August 1st, 2020

meow, cat, Siamese, catty

Bittercon: Japanese in an Hour

Since AnimeIowa has gone virtual this year, most of their panel discussions are more on the order of presentations or demonstrations of how to do something. This one seemed rather interesting, because it is presented as providing some basic vocabulary and grammar to help a person learn how to speak spontaneously, at least on a restricted set of topics.

It made me think of how I studied foreign languages in college right in the middle of a period of upheaval in views on foreign language teaching. As a result, my classes used textbooks that took a number of different approaches, with the result of having no cohesive strategy. One class would have us doing the traditional grammar/vocabulary approach with an emphasis on translation as an indication of mastery. Another class would have us memorizing dialogs, with the idea that if we did enough, we'd intuitively assimilate the language. In another, the teacher walked in on the first day, greeted us in the language, and started naming objects in the room and doing things with them, with the idea that we would absorb the language through practical experience.

There's also the problem of learning styles -- different people learn best in different ways.

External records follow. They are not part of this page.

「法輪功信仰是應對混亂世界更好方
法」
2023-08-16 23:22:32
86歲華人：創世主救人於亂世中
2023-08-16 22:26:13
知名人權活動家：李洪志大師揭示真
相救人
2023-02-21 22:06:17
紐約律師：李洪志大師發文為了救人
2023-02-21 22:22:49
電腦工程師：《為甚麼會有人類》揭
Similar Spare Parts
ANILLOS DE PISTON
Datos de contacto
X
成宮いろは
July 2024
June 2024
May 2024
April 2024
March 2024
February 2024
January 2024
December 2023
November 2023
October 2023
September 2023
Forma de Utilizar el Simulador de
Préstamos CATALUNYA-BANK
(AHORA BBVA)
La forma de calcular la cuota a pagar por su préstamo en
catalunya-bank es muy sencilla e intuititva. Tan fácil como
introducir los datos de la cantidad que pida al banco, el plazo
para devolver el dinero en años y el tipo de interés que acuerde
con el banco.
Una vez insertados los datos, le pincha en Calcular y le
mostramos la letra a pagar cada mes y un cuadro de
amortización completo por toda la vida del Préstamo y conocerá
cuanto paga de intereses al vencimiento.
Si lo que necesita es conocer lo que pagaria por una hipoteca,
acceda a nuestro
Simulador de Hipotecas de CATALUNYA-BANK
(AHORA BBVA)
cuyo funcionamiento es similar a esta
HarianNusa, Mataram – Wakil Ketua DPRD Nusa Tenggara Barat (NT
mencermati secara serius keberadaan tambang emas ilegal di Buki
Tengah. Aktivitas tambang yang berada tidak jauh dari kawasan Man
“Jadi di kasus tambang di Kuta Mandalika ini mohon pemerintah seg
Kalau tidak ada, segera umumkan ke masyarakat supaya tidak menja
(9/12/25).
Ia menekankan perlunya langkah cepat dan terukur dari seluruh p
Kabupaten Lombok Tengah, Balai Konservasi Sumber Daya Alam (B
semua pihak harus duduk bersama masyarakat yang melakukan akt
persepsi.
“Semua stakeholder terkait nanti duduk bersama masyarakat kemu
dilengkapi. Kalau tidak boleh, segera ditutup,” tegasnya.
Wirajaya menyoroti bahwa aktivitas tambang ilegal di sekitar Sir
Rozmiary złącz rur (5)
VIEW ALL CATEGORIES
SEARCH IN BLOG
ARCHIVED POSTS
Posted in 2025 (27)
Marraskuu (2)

Memorization of vocabulary may help one student, while another student becomes bored and inattentive, or even work-avoidant. One student may benefit from an immersive learning situation, in which all instruction is conducted in the target language and students have to communicate in it to get through tasks of daily living, while another student may become overwhelmed and freeze like a deer in headlights, and end up withdrawing from the program because the stress is simply too much.

And there's the simple fact that there's a huge difference between something that you study in your spare time because you're interested in it, and something you study to make a grade.